Freedom Summer of ’64

Freedom Now Tshirt/Phone

Charlie and May Thompson, characters in Bourbon at the Border, spent the summer of 1964 in Mississippi. That summer over a 1,000 mostly young people rode down to Mississippi to help disenfranchised blacks register to vote.

In 1964 Mississippi had the lowest percentage of African Americans registered as voters at 6.7%. This statistic jumpstarted the Freedom Summer campaign organized by a coalition which included, the Congress of Racial Equality (CORE), the National Association for the Advancement of Colored People (NAACP), the Student Nonviolent Coordinating Committee (SNCC), the Southern Christian Leadership Conference (SCLC), and the Council of Federated Organizations (COFO).

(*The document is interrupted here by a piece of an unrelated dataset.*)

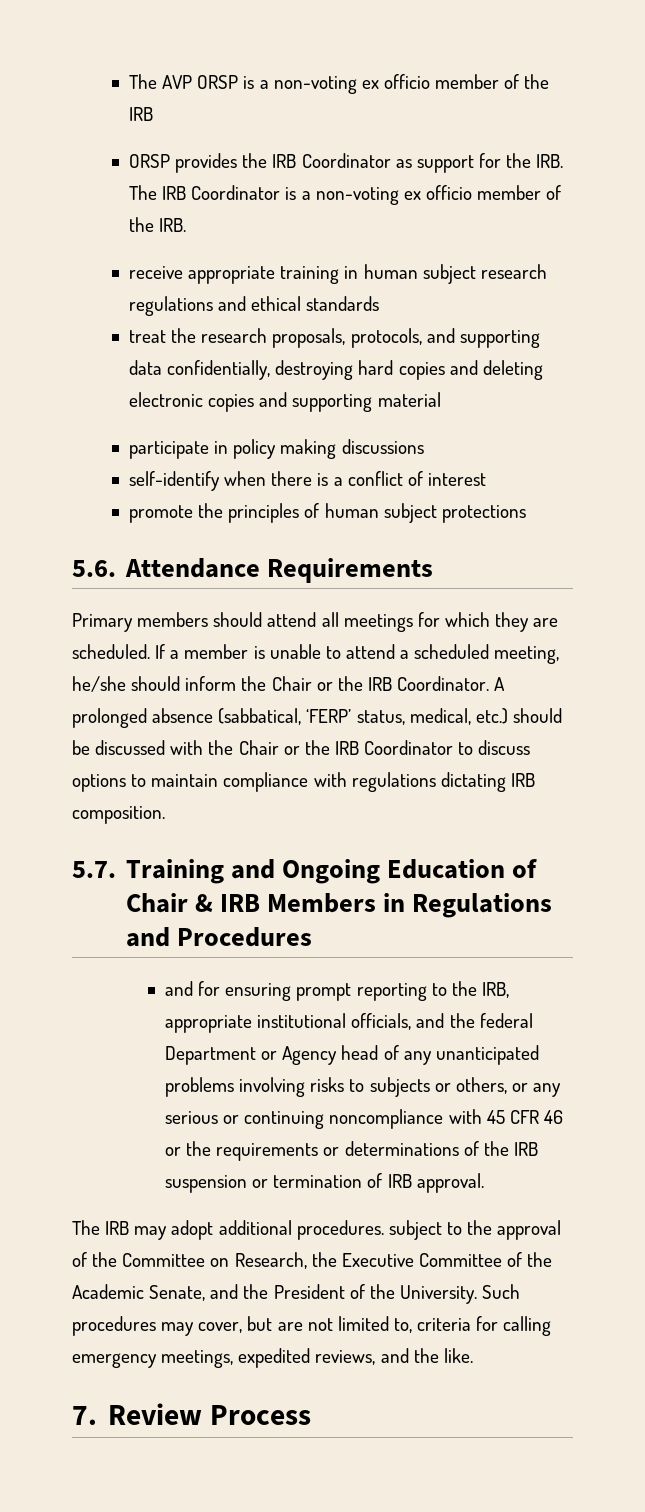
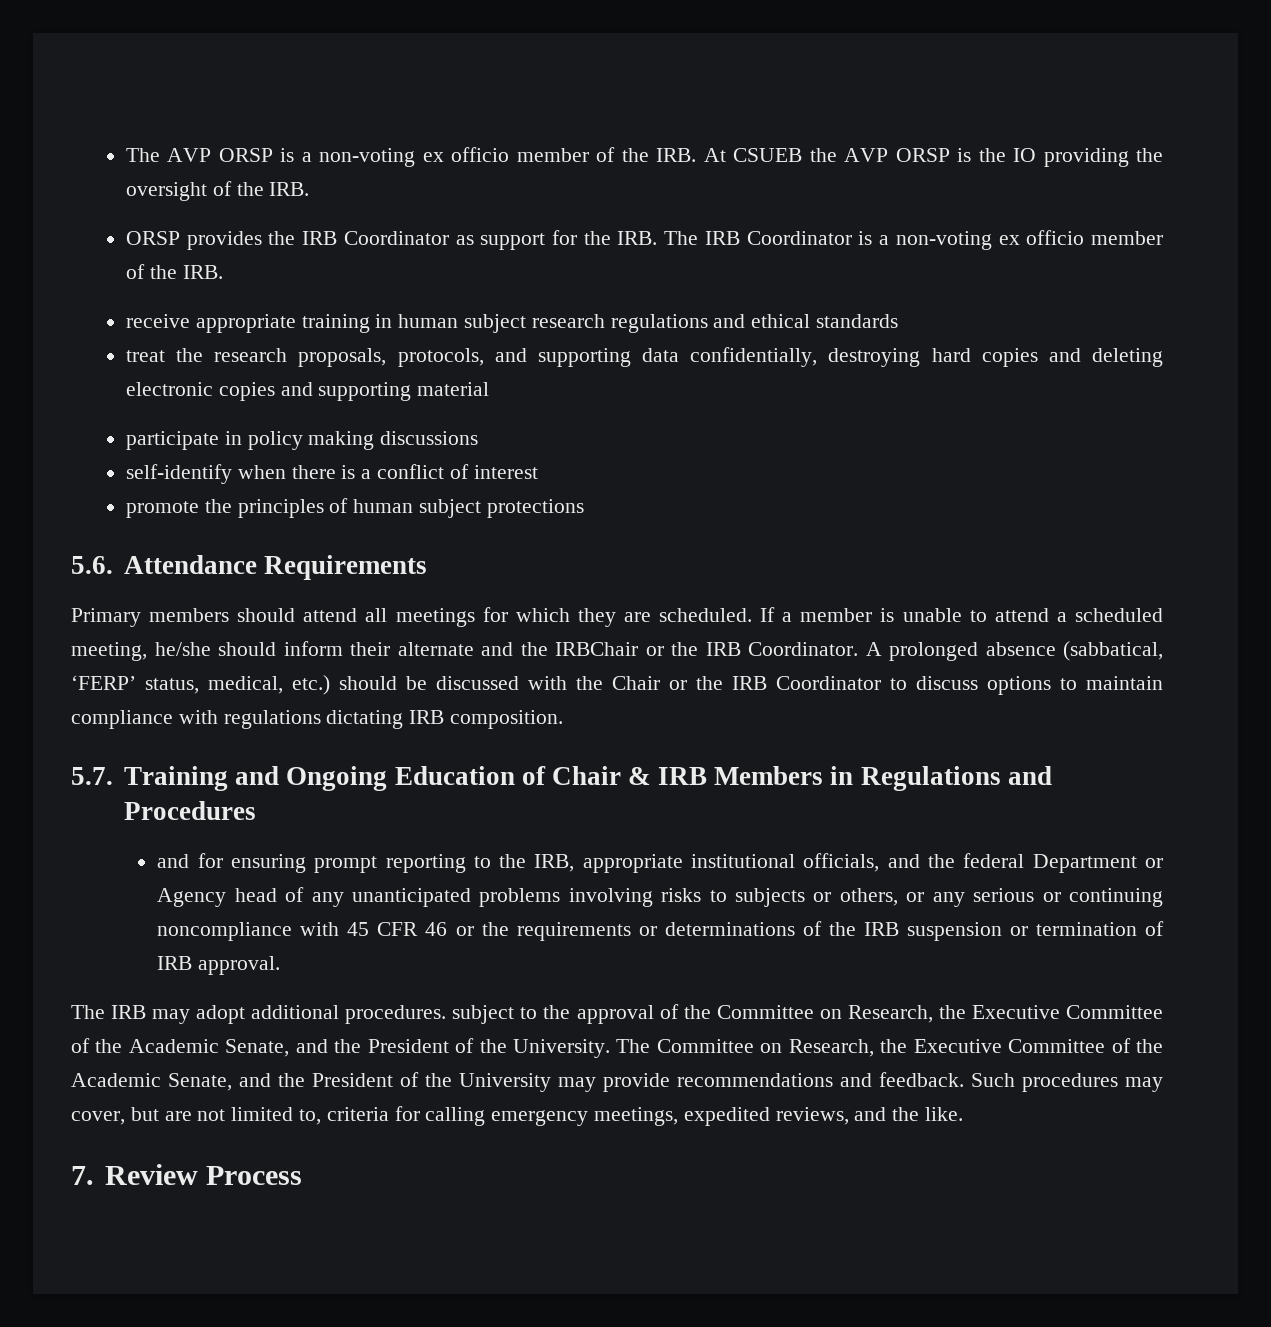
[128,107,153,121] IRB -> [656,148,1163,167] [125,181,310,201] IRB. At CSUEB the AVP ORSP is the IO providing the oversight of the IRB.
[241,676,312,691] the Chair -> [350,642,638,656] their alternate and the IRBChair
(477, 1294) none -> [616,1038,1163,1057] [71,1072,964,1092] The Committee on Research, the Executive Committee of the Academic Senate, and the President of the University may provide recommendations and feedback.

Freedom Summer activists face threats and harassment throughout the duration, from white supremacist groups and local residents and police. During that summer 37 black churches and 30 black homes and businesses were firebombed or burned. More than 1,000 black and white volunteers were arrested, and at least 80 were brutally beaten by white mobs or racist police officers.

Their efforts were not in vain. The voter registration drives brought national attention to the subject and led to the 1965 Voting Rights Act that outlawed the tactics that Southern states used to prevent blacks from voting. Additionally, by 1969, 5 years after Freedom Summer, 66.5% of Mississippi’s voting age blacks were registered to vote.